The “stoner myth” is a negative stereotype that associates cannabis use with laziness, lack of drive, or motivation. This myth has existed for many decades, and the stigma continues today, even as legal cannabis grows. A recent study by the International Journal of Neuropsychopharmacology defeats the notion that cannabis use causes apathy, yet the perception still exists in today’s society.
The stoner myth’s origins trace back to the early 20th century when cannabis was made illegal due to political, social, and economic factors in 1937, with the passing of the Marijuana Tax Act. Led by Harry Anslinger, the first commissioner of the Federal Bureau of Narcotics, he championed the idea of building support for prohibition, playing on public fears of anti-Mexican and African-American (particularly around jazz musicians) sentiment at that time.
In addition to social factors that were contributing to the criminalization of cannabis, big business played a hand in it as well. The paper and pharmaceutical industries were against legalization, seeing it as a threat to their profitability and viability. Today, a PLOSOne study found that if the US federally legalizes cannabis, Big Pharma could lose upwards of $3 billion. After all, there’s an unwritten rule in the US medical community that “a patient cured is a customer lost,” which, if legalization happens, could have a crippling effect on Big Pharma and the healthcare industrial complex’s profitability.
Before its criminalization in the 1930s, cannabis was legal in the US. Back then, typical applications included the treatment of ailments and ingredients for medicine and were also used to make paper.

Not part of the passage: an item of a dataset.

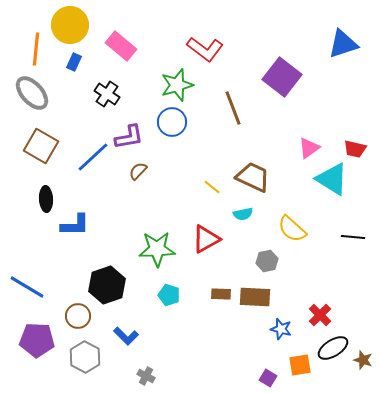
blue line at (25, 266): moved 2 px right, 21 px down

High-profile people fought off accusations of cannabis use. There was Bill Clinton’s famous “I didn’t inhale” line in 1992. Both George W Bush and Barak Obama also fought off accusations of cannabis use.
While famous people have the resources to fight off negative stereotypes, regular citizens continue to fight daily. Cannabis use biases can include the following:
- Limiting employment opportunities – employers still have a negative view of “potheads” and often discriminate against those who use it, including passing over for promotions and termination
- Damaging a person’s reputation in social and professional circles, perpetuating the idea that one is unreliable and unprofessional, especially in the white-collar workplace
- Hindering fair treatment under the law, where even those using cannabis for medical purposes may be subject to harsher judgment than those using legal doses of opiates
Popular culture had a hand in promoting the stoner’s mentality. Movies like Reefer Madness, Cheech and Chong, and Half-Baked portrayed cannabis users as buffoons unable to function in society. Though funny, it helped reinforce the stoner myth and continued to contribute to the negative stigma of cannabis use.
Like anything else, overcoming the stoner-myth stereotype won’t happen overnight. Steps that the cannabis community can take include:
- Educating the public on the actual scientific effects of cannabis use
- Promoting responsible use, including moderation and not driving or operating heavy machinery
- Highlighting the medical benefits that can serve as an alternative to prescription drugs
- Fighting negative stereotypes in popular culture
- Encouraging open and honest conversation, especially among the doubters
- Supporting legalization and regulation efforts
We see increased cannabis use in the white-collar sector, the veteran community, and athletes. Even the NFL is allowing their players to consume cannabis with certain restrictions. Slowly but surely, we’re getting there. It’s only a matter of time.